Task =
Repeat the part of the material below that opens with the line containing "pose: elev=268.6 azim=36.7" and closes with the line containing "Dot at: (270, 113)", both included, reproducing each line without change.

** begin **

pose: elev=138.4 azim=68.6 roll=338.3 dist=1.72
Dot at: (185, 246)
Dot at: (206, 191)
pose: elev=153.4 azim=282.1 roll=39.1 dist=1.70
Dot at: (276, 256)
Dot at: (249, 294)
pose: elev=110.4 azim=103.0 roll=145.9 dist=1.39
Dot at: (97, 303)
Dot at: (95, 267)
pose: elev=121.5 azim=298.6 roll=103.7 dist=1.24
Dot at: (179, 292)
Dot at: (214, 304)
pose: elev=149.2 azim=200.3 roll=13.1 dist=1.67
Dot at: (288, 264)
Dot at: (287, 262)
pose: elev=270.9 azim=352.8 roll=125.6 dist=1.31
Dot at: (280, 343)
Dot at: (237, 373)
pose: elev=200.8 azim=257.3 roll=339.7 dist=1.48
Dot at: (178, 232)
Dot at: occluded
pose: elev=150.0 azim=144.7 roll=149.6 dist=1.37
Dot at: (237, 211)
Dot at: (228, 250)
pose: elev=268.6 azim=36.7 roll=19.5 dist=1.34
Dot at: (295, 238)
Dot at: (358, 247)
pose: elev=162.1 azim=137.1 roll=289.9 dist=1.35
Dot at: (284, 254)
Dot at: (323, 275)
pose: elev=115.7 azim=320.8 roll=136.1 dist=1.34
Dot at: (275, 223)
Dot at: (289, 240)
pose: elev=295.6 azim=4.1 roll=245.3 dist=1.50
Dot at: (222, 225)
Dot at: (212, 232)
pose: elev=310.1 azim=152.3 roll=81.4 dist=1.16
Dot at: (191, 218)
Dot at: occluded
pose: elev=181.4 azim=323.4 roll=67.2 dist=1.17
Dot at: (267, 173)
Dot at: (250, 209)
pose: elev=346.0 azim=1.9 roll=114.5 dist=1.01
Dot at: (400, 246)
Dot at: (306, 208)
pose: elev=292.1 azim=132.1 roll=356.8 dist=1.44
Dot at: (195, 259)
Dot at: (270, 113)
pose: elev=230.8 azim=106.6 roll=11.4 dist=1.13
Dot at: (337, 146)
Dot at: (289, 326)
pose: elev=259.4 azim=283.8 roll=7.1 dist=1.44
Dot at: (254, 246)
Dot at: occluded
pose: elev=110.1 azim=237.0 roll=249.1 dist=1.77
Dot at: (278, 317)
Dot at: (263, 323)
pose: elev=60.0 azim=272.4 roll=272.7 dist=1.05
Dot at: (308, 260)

** end **

Output below =
pose: elev=268.6 azim=36.7 roll=19.5 dist=1.34
Dot at: (295, 238)
Dot at: (358, 247)
pose: elev=162.1 azim=137.1 roll=289.9 dist=1.35
Dot at: (284, 254)
Dot at: (323, 275)
pose: elev=115.7 azim=320.8 roll=136.1 dist=1.34
Dot at: (275, 223)
Dot at: (289, 240)
pose: elev=295.6 azim=4.1 roll=245.3 dist=1.50
Dot at: (222, 225)
Dot at: (212, 232)
pose: elev=310.1 azim=152.3 roll=81.4 dist=1.16
Dot at: (191, 218)
Dot at: occluded
pose: elev=181.4 azim=323.4 roll=67.2 dist=1.17
Dot at: (267, 173)
Dot at: (250, 209)
pose: elev=346.0 azim=1.9 roll=114.5 dist=1.01
Dot at: (400, 246)
Dot at: (306, 208)
pose: elev=292.1 azim=132.1 roll=356.8 dist=1.44
Dot at: (195, 259)
Dot at: (270, 113)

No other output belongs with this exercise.